Notice that $\frac{x}{x^2+x+1} \in [-1,1]$:

$$\frac{x}{x^2+x+1} \le 1 \iff 0 \le x^2+1$$

$$\frac{x}{x^2+x+1} \ge -1 \iff 0 \le x^2+2x + 1$$

Now, if $a \in [0,2]$ then $|a-1| \le 1$ so

$$|a-1|\underbrace{\left|\frac{x}{x^2+x+1}\right|}_{\le 1} \le 1, \forall x \in \mathbb{R}$$

Conversely, if $(a-1)\frac{x}{x^2+x+1} \in [-1,1], \forall x \in \mathbb{R}$ then in particular for $x = -1$ we get $1-a \in [-1,1]$ which implies $a \in [0,2]$.

We conclude $f(x) \in [0,2], \forall x \in \mathbb{R}$ if and only if $a \in [0,2]$.

Answer 4

You're doing well.
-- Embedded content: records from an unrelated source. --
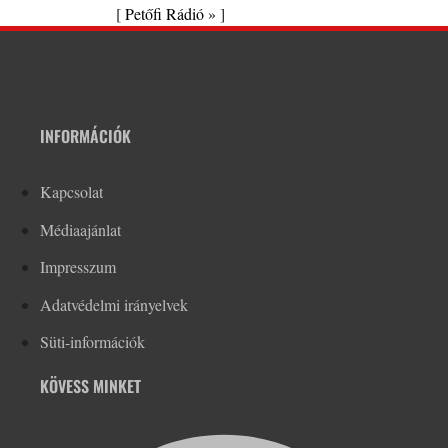
[
Petőfi Rádió »
]
INFORMÁCIÓK
Kapcsolat
Médiaajánlat
Impresszum
Adatvédelmi irányelvek
Süti-információk
KÖVESS MINKET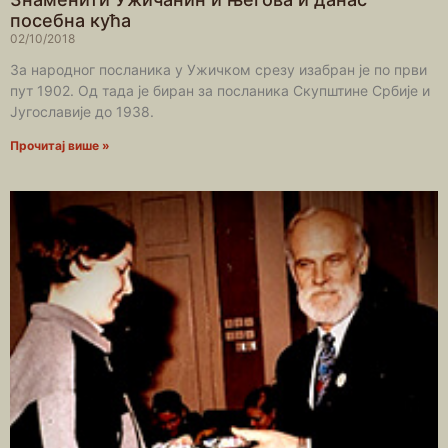
посебна кућа
02/10/2018
За народног посланика у Ужичком срезу изабран је по први
пут 1902. Од тада је биран за посланика Скупштине Србије и
Југославије до 1938.
Прочитај више »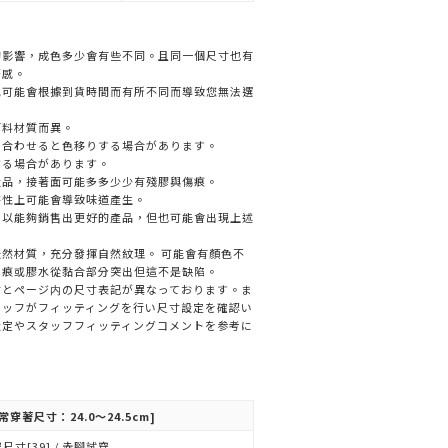
的影響，成色多少會有些不同。且同一個尺寸也有
著感。
色可能會根據到貨時間而有所不同而導致您無法選
面料材質而異。
と合わせると色移りする場合があります。
する場合があります。
產品，接著面可能多多少少有殘膠與傷痕。
特性上可能會導致味道產生。
，以能夠銷售出更好的產品，但也可能會出現上述
然材質，充分發揮自然紋理。 可能會有顏色不
刮痕或膠水從黏合部分突出但這不是缺陷。
寸とページ内の尺寸表記が異なっております。ま
タッフがフィッティングを行い尺寸設定を確認い
設定やスタッフフィッティングコメントを参考に
常穿著尺寸：24.0～24.5cm]
尺寸[39] / 赤腳試穿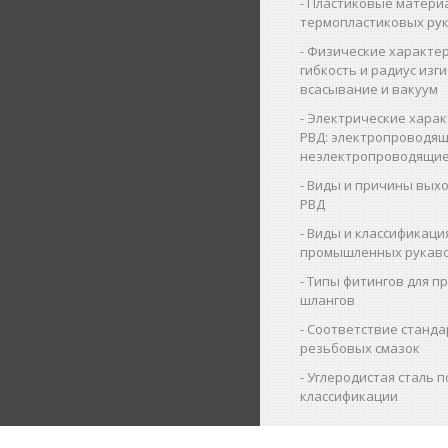
Пластиковые матери
термопластиковых ру
Физические характер
гибкость и радиус изги
всасывание и вакуум
Электрические харак
РВД: электропроводящ
неэлектропроводящие
Виды и причины выхо
РВД
Виды и классификаци
промышленных рукав
Типы фитингов для 
шлангов
Соответствие станда
резьбовых смазок
Углеродистая сталь п
классификации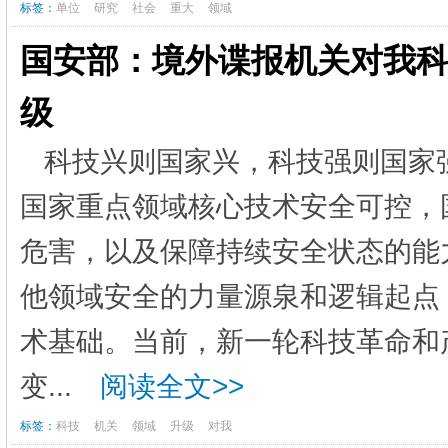
标签：
单位
研究
社会
重大
领域
国安部：境外谍报机关对我
级
科技兴则国家兴，科技强则国家
国家重点领域核心技术安全可控，
危害，以及保障持续安全状态的能
他领域安全的力量源泉和逻辑起点
术基础。当前，新一轮科技革命和
变...
阅读全文>>
标签：
科技
机关
领域
升级
对我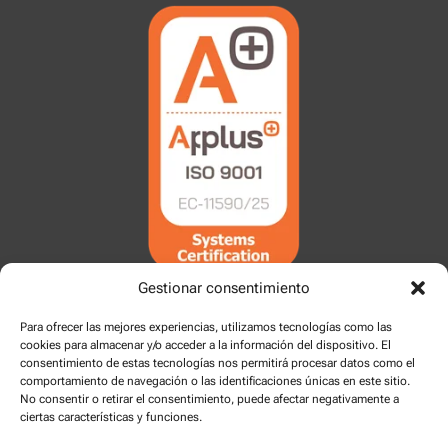
Gestionar consentimiento
Para ofrecer las mejores experiencias, utilizamos tecnologías como las
cookies para almacenar y/o acceder a la información del dispositivo. El
consentimiento de estas tecnologías nos permitirá procesar datos como el
comportamiento de navegación o las identificaciones únicas en este sitio.
No consentir o retirar el consentimiento, puede afectar negativamente a
ciertas características y funciones.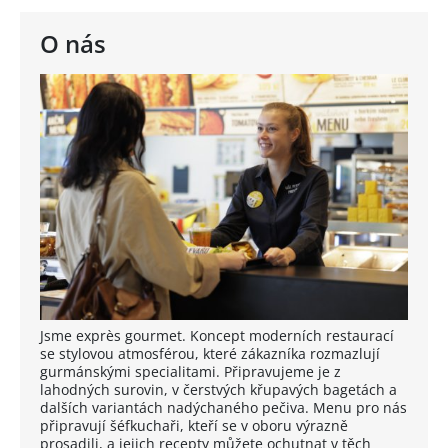
O nás
Jsme exprès gourmet. Koncept moderních restaurací
se stylovou atmosférou, které zákazníka rozmazlují
gurmánskými specialitami. Připravujeme je z
lahodných surovin, v čerstvých křupavých bagetách a
dalších variantách nadýchaného pečiva. Menu pro nás
připravují šéfkuchaři, kteří se v oboru výrazně
prosadili, a jejich recepty můžete ochutnat v těch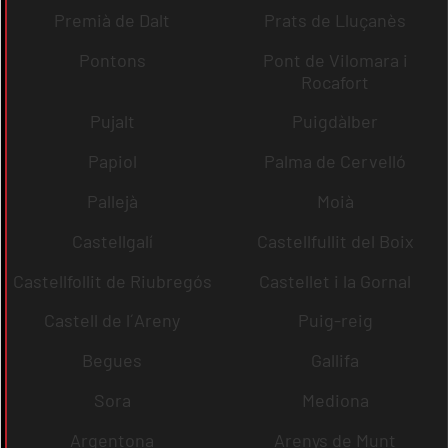
Premià de Dalt
Prats de Lluçanès
Pontons
Pont de Vilomara i
Rocafort
Pujalt
Puigdàlber
Papiol
Palma de Cervelló
Pallejà
Moià
Castellgalí
Castellfullit del Boix
Castellfollit de Riubregós
Castellet i la Gornal
Castell de l´Areny
Puig-reig
Begues
Gallifa
Sora
Mediona
Argentona
Arenys de Munt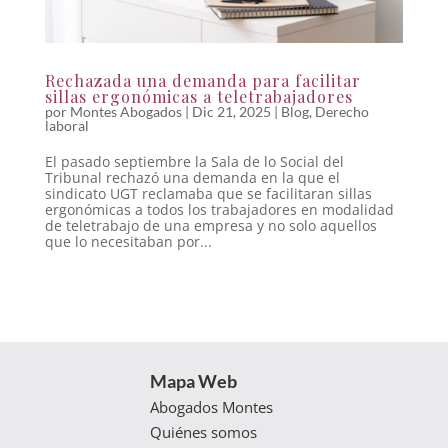
Rechazada una demanda para facilitar
sillas ergonómicas a teletrabajadores
por
Montes Abogados
|
Dic 21, 2025
|
Blog
,
Derecho
laboral
El pasado septiembre la Sala de lo Social del
Tribunal rechazó una demanda en la que el
sindicato UGT reclamaba que se facilitaran sillas
ergonómicas a todos los trabajadores en modalidad
de teletrabajo de una empresa y no solo aquellos
que lo necesitaban por...
Mapa Web
Abogados Montes
Quiénes somos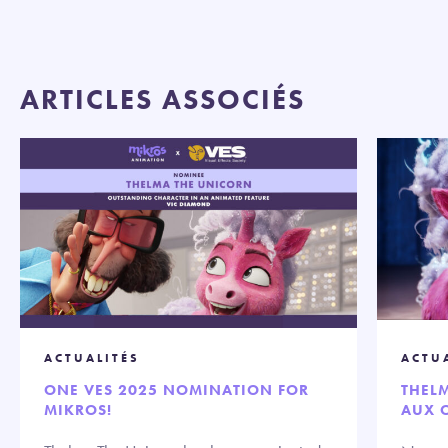
ARTICLES ASSOCIÉS
ACTUALITÉS
ACTU
ONE VES 2025 NOMINATION FOR
THELM
MIKROS!
AUX O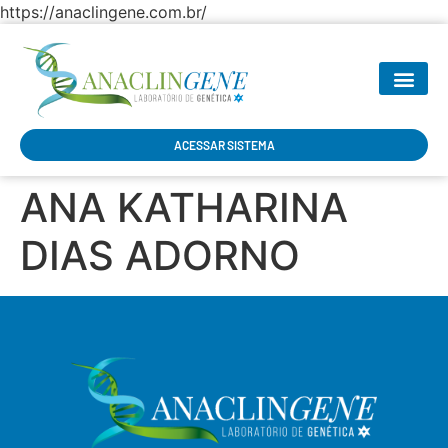
https://anaclingene.com.br/
SEJA NOSSO P
ACESSAR SISTEMA
ANA KATHARINA
DIAS ADORNO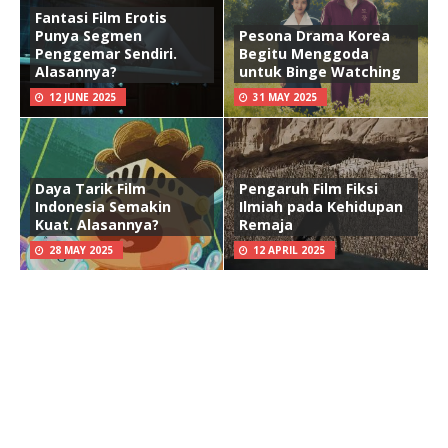
Fantasi Film Erotis
Punya Segmen
Pesona Drama Korea
Penggemar Sendiri.
Begitu Menggoda
Alasannya?
untuk Binge Watching
12 JUNE 2025
31 MAY 2025
Daya Tarik Film
Pengaruh Film Fiksi
Indonesia Semakin
Ilmiah pada Kehidupan
Kuat. Alasannya?
Remaja
28 MAY 2025
12 APRIL 2025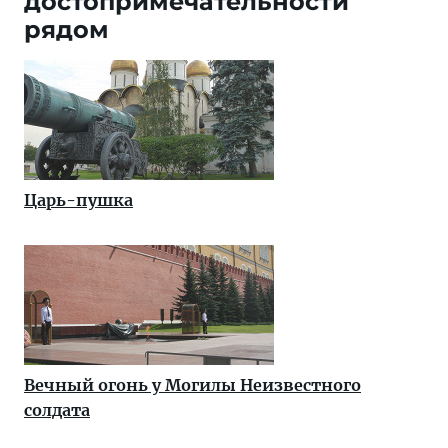
достопримечательности
рядом
Царь-пушка
Вечный огонь у Могилы Неизвестного
солдата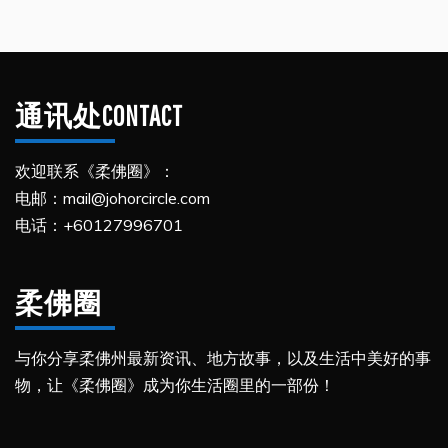
通讯处CONTACT
欢迎联系《柔佛圈》：
电邮：mail@johorcircle.com
电话：+60127996701
柔佛圈
与你分享柔佛州最新资讯、地方故事，以及生活中美好的事
物，让《柔佛圈》成为你生活圈里的一部份！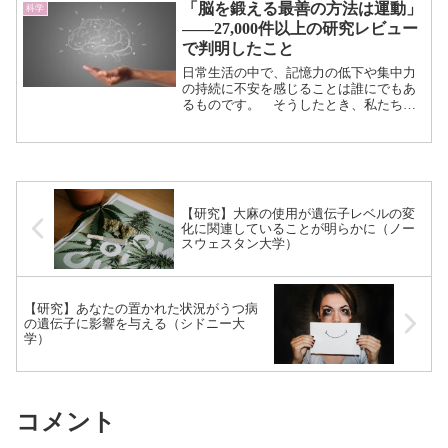
究から、IBS-Dの症状を引き起こす可能性
「脳を鍛える最善の方法は運動」
科学
がある重要な...（続きを読む）
——27,000件以上の研究レビュー
で判明したこと
日常生活の中で、記憶力の低下や集中力
の持続に不安を感じることは誰にでもあ
るものです。 そうしたとき、私たちは
よく脳トレアプリやパズル、あるいは数
独やWordle（ワードル）のような頭脳ゲ
ームに頼ることもあります。 南オース
トラリア大学による...（続きを読む）
【研究】大麻の使用が遺伝子レベルの変
化に関連していることが明らかに（ノー
スウェスタン大学）
【研究】あなたの置かれた状況がうつ病
の遺伝子に影響を与える（シドニー大
学）
コメント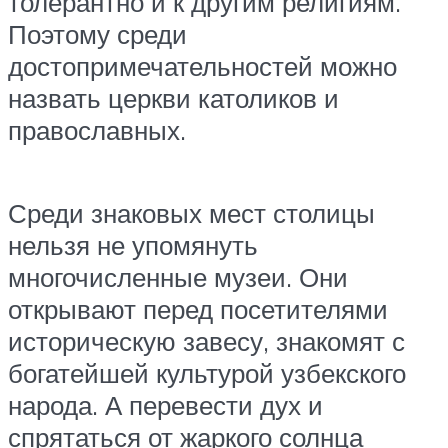
толерантно и к другим религиям.
Поэтому среди
достопримечательностей можно
назвать церкви католиков и
православных.
Среди знаковых мест столицы
нельзя не упомянуть
многочисленные музеи. Они
открывают перед посетителями
историческую завесу, знакомят с
богатейшей культурой узбекского
народа. А перевести дух и
спрятаться от жаркого солнца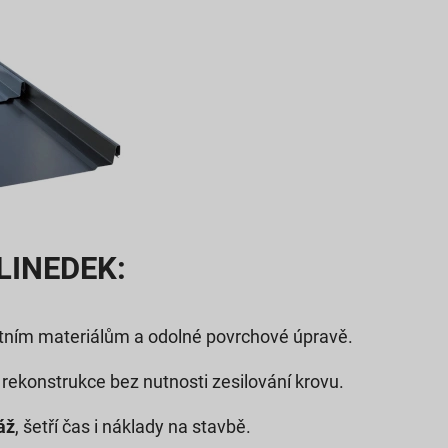
 LINEDEK:
itním materiálům a odolné povrchové úpravě.
 rekonstrukce bez nutnosti zesilování krovu.
áž
, šetří čas i náklady na stavbě.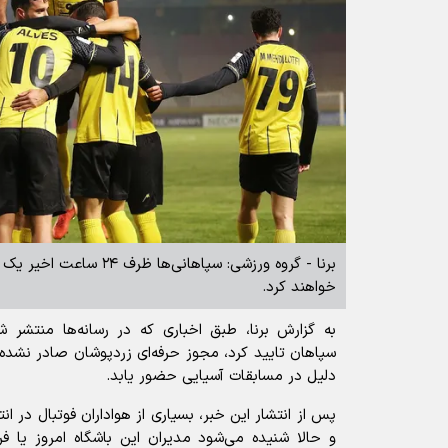
برنا - گروه ورزشی: سپاهانی‌ه
خواهند کرد.
به گزارش برنا، طبق اخباری که در رسانه‌ها منتشر 
سپاهان تایید کرد، مجوز حرفه‌ای زردپوشان صادر نشده 
دلیل در مسابقات آسیایی حضور یابد.
پس از انتشار این خبر، بسیاری از هواداران فوتبال در ا
و حالا شنیده‌ می‌شود مدیران این باشگاه امروز یا فر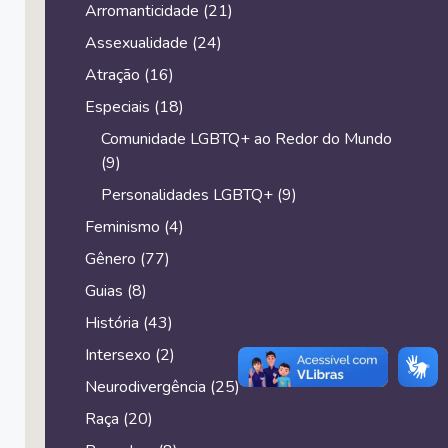
Arromanticidade
(21)
Assexualidade
(24)
Atração
(16)
Especiais
(18)
Comunidade LGBTQ+ ao Redor do Mundo
(9)
Personalidades LGBTQ+
(9)
Feminismo
(4)
Gênero
(77)
Guias
(8)
História
(43)
Intersexo
(2)
Neurodivergência
(25)
Raça
(20)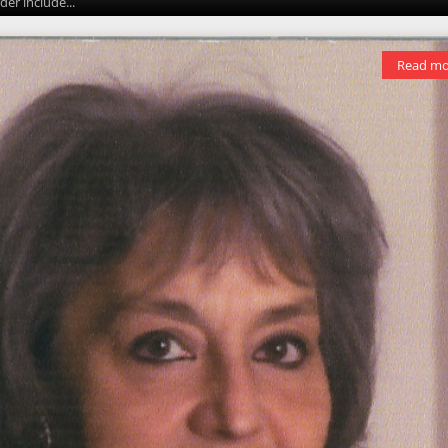
er include...
Read mo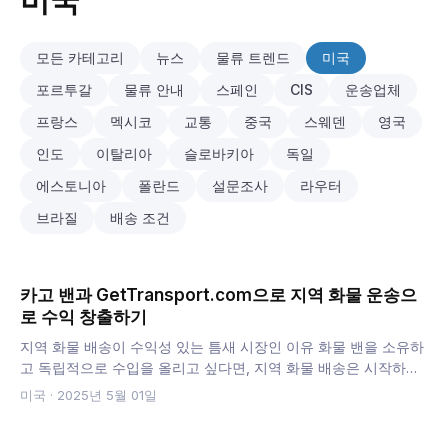
미국
모든 카테고리
뉴스
물류 트렌드
미국
포르투갈
물류 안내
스페인
CIS
운송업체
프랑스
멕시코
교통
중국
스웨덴
영국
인도
이탈리아
슬로바키아
독일
에스토니아
폴란드
설문조사
라우터
브라질
배송 조건
카고 밴과 GetTransport.com으로 지역 화물 운송으
로 수익 창출하기
지역 화물 배송이 수익성 있는 틈새 시장인 이유 화물 밴을 소유하
고 독립적으로 수입을 올리고 싶다면, 지역 화물 배송은 시작하기
에 가장 접근성이 좋고 수익성이 높은 방법 중 하나입니다. 전자상
미국
·
2025년 5월 01일
거래부터 소매 재고 보…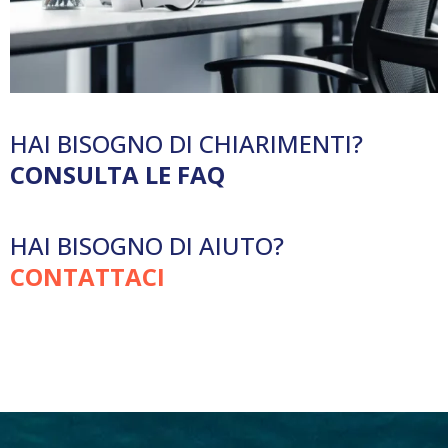
HAI BISOGNO DI CHIARIMENTI?
CONSULTA LE FAQ
HAI BISOGNO DI AIUTO?
CONTATTACI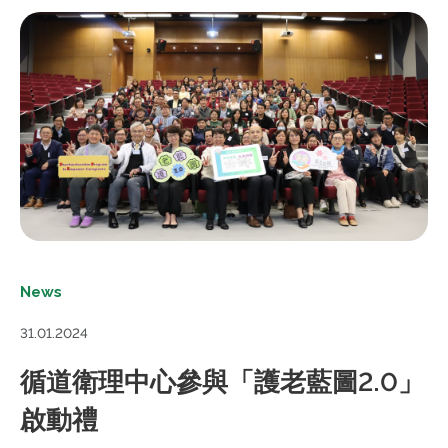
News
31.01.2024
循道衛理中心參與「護老藍圖2.0」
啟動禮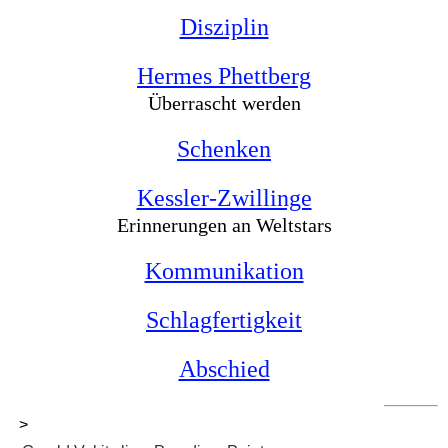
Disziplin
Hermes Phettberg
Überrascht werden
Schenken
Kessler-Zwillinge
Erinnerungen an Weltstars
Kommunikation
Schlagfertigkeit
Abschied
>
Kontakt | Impressum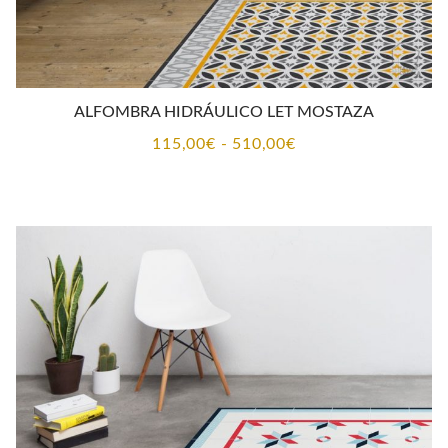
ALFOMBRA HIDRÁULICO LET MOSTAZA
Rango
115,00
€
-
510,00
€
de
precios:
desde
115,00€
hasta
510,00€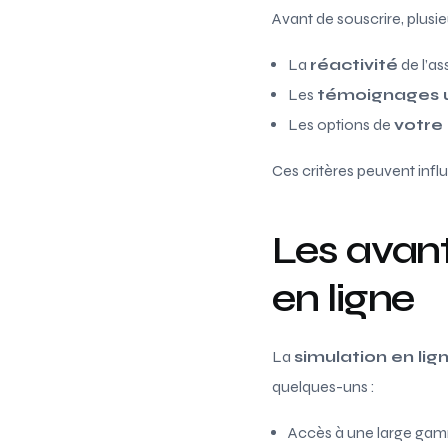
Avant de souscrire, plusie
La
réactivité
de l’as
Les
témoignages u
Les options de
votre
Ces critères peuvent influ
Les avan
en ligne
La
simulation en lig
quelques-uns :
Accès à une large gamme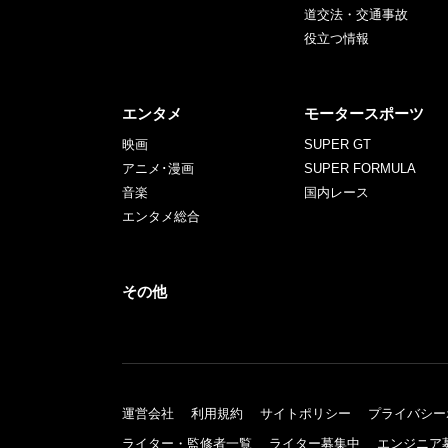
道交法・交通事故
役立つ情報
エンタメ
モータースポーツ
映画
SUPER GT
アニメ･漫画
SUPER FORMULA
音楽
国内レース
エンタメ総合
その他
運営会社
利用規約
サイトポリシー
プライバシー
ライター・監修者一覧
ライター募集中
エンジニア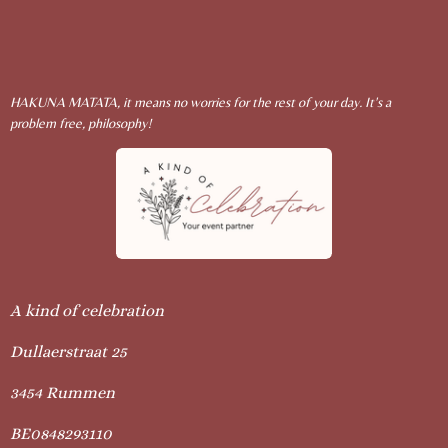
HAKUNA MATATA, it means no worries for the rest of your day. It's a
problem free, philosophy!
A kind of celebration
Dullaerstraat 25
3454 Rummen
BE0848293110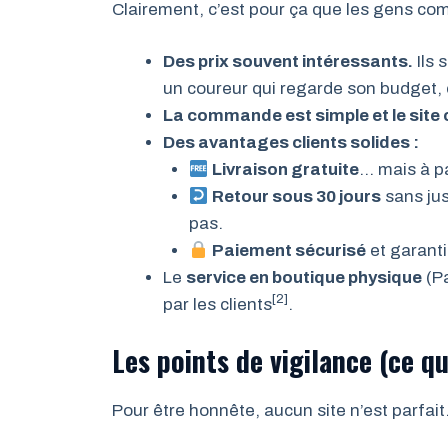
Clairement, c’est pour ça que les gens c
Des prix souvent intéressants.
Ils 
un coureur qui regarde son budget, 
La commande est simple et le site c
Des avantages clients solides :
Livraison gratuite
… mais à pa
Retour sous 30 jours
sans just
pas.
Paiement sécurisé
et garant
Le
service en boutique physique
(Pa
[2]
par les clients
.
Les points de vigilance (ce qu’
Pour être honnête, aucun site n’est parfait.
The derivative is $$ f'(x)=-\frac{(a-1)(x^2-1)}{(x^2+x+1)^2}=(1-a)\frac{(x^2-1)}{(x^2+x+1)^2} $$ Leaving aside $1-a$, the fraction is negative for $|x|<1$.

If $1-a>0$, the function has a maximum at $-1$ and a minimum at $1$. The situation is reversed for $1-a<0$. For $a=1$ the function is constant and satisfies the requirement.

Since $\lim_{x\to\pm\infty}f(x)=1$, we just need to compute $$ f(-1)=2-a \qquad f(1)=\frac{2+a}{3} $$ Thus we must have $$ \begin{cases} 1-a>0 \\[4px] 2-a\le2 \\[4px] 2+a\ge0 \end{cases} \qquad\text{or}\qquad \begin{cases} 1-a<0 \\[4px] 2-a\ge0 \\[4px] 2+a\le6 \end{cases} \qquad\text{or}\qquad a=1 $$ Solving this gives $0\le a\le 2$.